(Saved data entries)
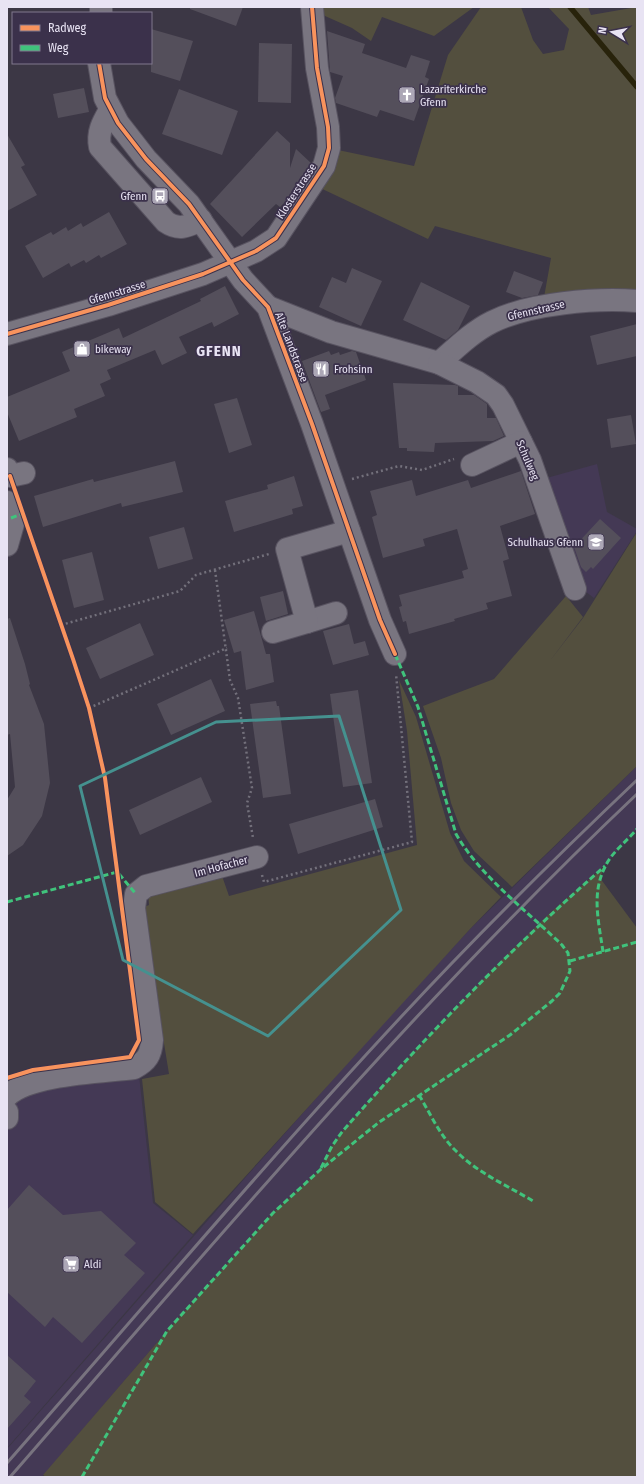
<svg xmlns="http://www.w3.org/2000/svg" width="644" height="1484" font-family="'Fira Sans Condensed',sans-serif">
  <rect width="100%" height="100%" fill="#3c3745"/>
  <g fill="#443955">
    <polygon points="597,464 607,512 637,529 637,531 594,598 577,585 543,479"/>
    <polygon points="637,766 637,829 605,865 551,912 332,1146 320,1170 273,1213 167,1331 42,1477 7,1477 7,1449 245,1178 393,1012 470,929"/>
    <polygon points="139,1075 153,1203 193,1235 7,1448 7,1090"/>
  </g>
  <g fill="#534f3e">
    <polygon points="319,7 474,7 434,36 382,17 371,41 352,28 325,16 321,13"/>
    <polygon points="481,7 521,7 533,40 543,54 564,50 569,29 548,7 588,7 591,15 637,7 637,297 543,303 551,258 435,226 428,239 316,186 338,150 414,166 448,55"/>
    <polygon points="637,532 637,766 512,887 474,851 461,830 451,803 441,758 423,706 494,679 566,596 583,617 549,662 583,618"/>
    <polygon points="399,680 416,717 450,833 464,861 501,897 470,929 193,1234 155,1202 142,1079 169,1074 142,908 149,905 148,892 221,873 229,896 417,845 407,731"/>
    <polygon points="605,866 600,878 637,928 637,1477 46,1477 43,1475 167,1331 273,1213 320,1170 332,1146 342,1132 383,1085 502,960 551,912"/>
  </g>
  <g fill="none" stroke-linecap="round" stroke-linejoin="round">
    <polyline stroke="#28230b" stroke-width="5.5" points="570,7 637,87"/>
  </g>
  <g fill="#544f5b">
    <polygon points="190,7 243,7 236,26 190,9"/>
    <polygon points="151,29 193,41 180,81 151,72"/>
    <polygon points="327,31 365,44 362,53 406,68 411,55 430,61 425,77 429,79 414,121 380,110 377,117 336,103 335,98 343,76 330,72"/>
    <polygon points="259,43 292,44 291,103 258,102"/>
    <polygon points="84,88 89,112 58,118 53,94"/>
    <polygon points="179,89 238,111 222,155 162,134"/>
    <polygon points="277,131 290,143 290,168 296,149 311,163 286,201 280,207 276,204 242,237 210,204"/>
    <polygon points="7,134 25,165 21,167 37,195 7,211"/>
    <polygon points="109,212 127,244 101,258 99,255 86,263 84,260 71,267 69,263 43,278 25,246 51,232 53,235 66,227 68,231 81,223 83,227"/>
    <polygon points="352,268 382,281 361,326 319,307 332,277 346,283"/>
    <polygon points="514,271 543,282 538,295 522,298 506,292"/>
    <polygon points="421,282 470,306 458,330 446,340 403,320"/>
    <polygon points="225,286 239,314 214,327 212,322 179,337 187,353 162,365 155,350 107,370 111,379 100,384 105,396 74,409 77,417 19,441 7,412 7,397 70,371 62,352 119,328 123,338 201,301 200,299"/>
    <polygon points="637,324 637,356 597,365 590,336"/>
    <polygon points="329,351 331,355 339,352 340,355 352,351 356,352 366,380 325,395 330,409 321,412 302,361"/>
    <polygon points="393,383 455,385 458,386 458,395 474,395 487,404 487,418 496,418 504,436 493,441 435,443 434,452 407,451 407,448 399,448"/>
    <polygon points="237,398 252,445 229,453 214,404"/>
    <polygon points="631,415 636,444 611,448 607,419"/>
    <polygon points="175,461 183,492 122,507 121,503 43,527 34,496 93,479 94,482"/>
    <polygon points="521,471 535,514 500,526 509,559 503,561 512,596 486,603 488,609 454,619 455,621 409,634 406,621 403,622 399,607 402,606 399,595 464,578 462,571 468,569 457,529 423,539 425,546 383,558 372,517 377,515 370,491 412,480 416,496 468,480 471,488"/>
    <polygon points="294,476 303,506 292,509 293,514 234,532 225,501 268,489 267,485"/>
    <polygon points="600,519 621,538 593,569 591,567 586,572 581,567 574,547"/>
    <polygon points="184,527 193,559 158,569 149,537"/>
    <polygon points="92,552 104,600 74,608 62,560"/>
    <polygon points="283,591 288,614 266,621 260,597"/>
    <polygon points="254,611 266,654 270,654 274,682 246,690 241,651 234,653 224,620"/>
    <polygon points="10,618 25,664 30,684 29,685 44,724 50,783 42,816 23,845 7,856 7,800 15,787 10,734 7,735 7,619"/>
    <polygon points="140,623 154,655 100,679 86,648"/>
    <polygon points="349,624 354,644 365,641 369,655 333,665 323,631"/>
    <polygon points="211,679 225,711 171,735 157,704"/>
    <polygon points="358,690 372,783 343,787 330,694"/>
    <polygon points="276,701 277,706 279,706 291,794 263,798 250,704"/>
    <polygon points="201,777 212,802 140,835 129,810"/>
    <polygon points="375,799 383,827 298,854 289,824"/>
    <polygon points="29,1185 63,1215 101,1211 136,1243 124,1255 145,1273 82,1343 53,1317 45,1327 7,1292 7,1210"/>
    <polygon points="7,1355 36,1381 24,1396 31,1402 7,1429"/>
  </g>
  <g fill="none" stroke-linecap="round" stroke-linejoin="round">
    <defs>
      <g id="minor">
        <polyline points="101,13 101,7"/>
        <polyline points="99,63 105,98 118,123 146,159 189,204 243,280 268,307 312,424 380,620 395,654"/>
        <path d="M110 110C103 122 97 132 100 147L166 222C179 231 188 226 201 220"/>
        <path d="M268 307 331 332 439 363C456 348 472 332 492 322 530 303 596 298 637 301"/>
        <polyline points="7,334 108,305 203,274 256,251 276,238 324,166 329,148 328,127 317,68 312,7"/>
        <polyline points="439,363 477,382 496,395 503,405 530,460 575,589"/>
        <polyline points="472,465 521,442"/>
        <polyline points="7,469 10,476 24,473"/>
        <polyline points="7,502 13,524 7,545"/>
        <polyline points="307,622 336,613"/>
        <polyline points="273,632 307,622 287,549 349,531"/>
        <path d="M7 1096C29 1074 103 1072 134 1068 147 1061 151 1055 152 1040L134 908 136 894 146 886 257 857"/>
        <polyline points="7,1112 7,1118"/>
      </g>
    </defs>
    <use href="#minor" stroke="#585360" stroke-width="24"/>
    <g stroke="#73707b" stroke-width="2.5" stroke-dasharray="2 3" stroke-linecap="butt">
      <polyline points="352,479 399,466 422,470 454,459"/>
      <polyline points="215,570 230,680 238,698 252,788 247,803 253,838"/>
      <polyline points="61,625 180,591 196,575 269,554"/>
      <polyline points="89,708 227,648"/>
      <polyline points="262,875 264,882 412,842 396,674"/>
    </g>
    <use href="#minor" stroke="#797580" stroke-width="22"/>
    <g stroke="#78737f" stroke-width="3">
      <path d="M7 1463C137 1315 265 1163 400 1018 476 936 556 857 637 780"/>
      <path d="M10 1477C213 1244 412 1007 637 794"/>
    </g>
    <g stroke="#40c37c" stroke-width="3" stroke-dasharray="6 3" stroke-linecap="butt">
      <polyline points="11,518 22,514"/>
      <polyline points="119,874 136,894"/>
      <polyline points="7,902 117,872"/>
      <path d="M603 952C599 923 591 894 605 867 611 853 627 841 637 829"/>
      <polyline points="570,961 637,942"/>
      <path d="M419 1095C430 1113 440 1136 456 1151 476 1172 508 1186 533 1201"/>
      <path d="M321 1168 332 1146 342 1132C424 1038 511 948 605 866"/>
      <path d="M82 1477 167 1331 273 1213 320 1170 378 1123 510 1035 552 1001 560 993 570 971 568 953 562 945C527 911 480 876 456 834L418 707 395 654"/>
    </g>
    <defs>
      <g id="cycleway">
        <polyline points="99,63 105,98 118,123 146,159 189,204 243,280 268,307 312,424 380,620 395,654"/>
        <polyline points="7,334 108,305 203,274 256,251 276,238 324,166 329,148 328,127 317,68 312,7"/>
        <polyline points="7,1078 33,1070 130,1057 139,1040 105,778 89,708 73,659 10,476"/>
      </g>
    </defs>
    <use href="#cycleway" stroke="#3b314b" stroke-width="6"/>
    <use href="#cycleway" stroke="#f8935d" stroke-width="4"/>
  </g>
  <path fill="none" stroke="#45918f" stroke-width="3" stroke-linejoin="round" d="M339 716 401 910 268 1036 123 960 80 786 216 722Z"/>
  <defs>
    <symbol id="church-square" viewBox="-11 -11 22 22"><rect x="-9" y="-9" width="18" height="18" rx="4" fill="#aca7b6" stroke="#3b314b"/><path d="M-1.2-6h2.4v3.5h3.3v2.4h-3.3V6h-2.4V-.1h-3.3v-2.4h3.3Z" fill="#fff"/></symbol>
    <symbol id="bus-square" viewBox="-11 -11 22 22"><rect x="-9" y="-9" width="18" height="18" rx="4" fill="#aca7b6" stroke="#3b314b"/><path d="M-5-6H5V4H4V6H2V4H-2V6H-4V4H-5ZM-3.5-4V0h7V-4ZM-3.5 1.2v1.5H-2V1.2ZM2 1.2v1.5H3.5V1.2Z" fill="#fff"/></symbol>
    <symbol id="shop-square" viewBox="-11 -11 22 22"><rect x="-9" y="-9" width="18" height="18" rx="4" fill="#aca7b6" stroke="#3b314b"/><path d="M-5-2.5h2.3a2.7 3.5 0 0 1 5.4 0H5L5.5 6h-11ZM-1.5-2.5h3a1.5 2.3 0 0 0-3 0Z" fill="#fff"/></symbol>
    <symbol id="restaurant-square" viewBox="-11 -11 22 22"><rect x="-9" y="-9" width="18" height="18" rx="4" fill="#aca7b6" stroke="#3b314b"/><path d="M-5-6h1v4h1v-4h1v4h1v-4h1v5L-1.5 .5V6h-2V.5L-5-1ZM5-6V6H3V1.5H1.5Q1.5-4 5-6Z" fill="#fff"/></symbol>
    <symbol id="school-square" viewBox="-11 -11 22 22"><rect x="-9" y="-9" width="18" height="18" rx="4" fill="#aca7b6" stroke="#3b314b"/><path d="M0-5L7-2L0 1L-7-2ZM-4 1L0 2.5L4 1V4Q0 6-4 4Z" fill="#fff"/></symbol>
    <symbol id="supermarket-square" viewBox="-11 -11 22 22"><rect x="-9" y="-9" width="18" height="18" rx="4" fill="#aca7b6" stroke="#3b314b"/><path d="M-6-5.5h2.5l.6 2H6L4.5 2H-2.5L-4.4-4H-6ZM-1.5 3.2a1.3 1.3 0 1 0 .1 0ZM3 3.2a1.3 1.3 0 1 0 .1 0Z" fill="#fff"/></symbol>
  </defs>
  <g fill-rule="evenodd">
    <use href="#church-square" x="397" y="85" width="20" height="20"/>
    <use href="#bus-square" x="150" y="186" width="20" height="20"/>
    <use href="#shop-square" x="72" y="339" width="20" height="20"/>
    <use href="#restaurant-square" x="311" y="359" width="20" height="20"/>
    <use href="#school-square" x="586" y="532" width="20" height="20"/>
    <use href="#supermarket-square" x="61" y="1254" width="20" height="20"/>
  </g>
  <g text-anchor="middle" stroke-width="3.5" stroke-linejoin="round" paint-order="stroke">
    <g font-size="11" fill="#e8e3f3" stroke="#3b314b" text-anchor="start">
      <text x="420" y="93">Lazariterkirche<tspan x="420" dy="13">Gfenn</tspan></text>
      <text x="147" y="200" text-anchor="end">Gfenn</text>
      <text x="95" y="353">bikeway</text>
      <text x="334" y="373">Frohsinn</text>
      <text x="583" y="546" text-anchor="end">Schulhaus Gfenn</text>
      <text x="84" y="1268">Aldi</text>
    </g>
    <g font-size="11" fill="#e8e3f3" stroke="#3b314b">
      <text transform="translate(296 191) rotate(-57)" y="4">Klosterstrasse</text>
      <text transform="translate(117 292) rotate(-17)" y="4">Gfennstrasse</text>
      <text transform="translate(536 310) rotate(-13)" y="4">Gfennstrasse</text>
      <text transform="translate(292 347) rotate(69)" y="4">Alte Landstrasse</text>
      <text transform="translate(528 460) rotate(67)" y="4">Schulweg</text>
      <text transform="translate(221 866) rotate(-15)" y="4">Im Hofacher</text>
    </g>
    <g font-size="15" font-weight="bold" letter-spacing="1" fill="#e8e3f3" stroke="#3b314b">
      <text x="219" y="356">GFENN</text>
    </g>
  </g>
  <rect width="644" height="1484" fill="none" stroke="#e8e3f3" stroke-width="16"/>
  <rect x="12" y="12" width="140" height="52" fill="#3b314b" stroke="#80788e"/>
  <rect x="20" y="25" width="20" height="6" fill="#f8935d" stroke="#80788e"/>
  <text x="48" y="32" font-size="12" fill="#e8e3f3">Radweg</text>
  <rect x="20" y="45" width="20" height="6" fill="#40c37c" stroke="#80788e"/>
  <text x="48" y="52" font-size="12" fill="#e8e3f3">Weg</text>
  <g transform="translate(612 32) rotate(280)" stroke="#3b314b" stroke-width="3" paint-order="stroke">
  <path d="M0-3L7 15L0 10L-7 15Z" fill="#e8e3f3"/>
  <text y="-6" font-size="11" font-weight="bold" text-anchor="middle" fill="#e8e3f3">N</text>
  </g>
</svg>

• [Problem] In the entries above, find each line with the word "middle" and show it.

• [Output of the exercise]
  <g text-anchor="middle" stroke-width="3.5" stroke-linejoin="round" paint-order="stroke">
  <text y="-6" font-size="11" font-weight="bold" text-anchor="middle" fill="#e8e3f3">N</text>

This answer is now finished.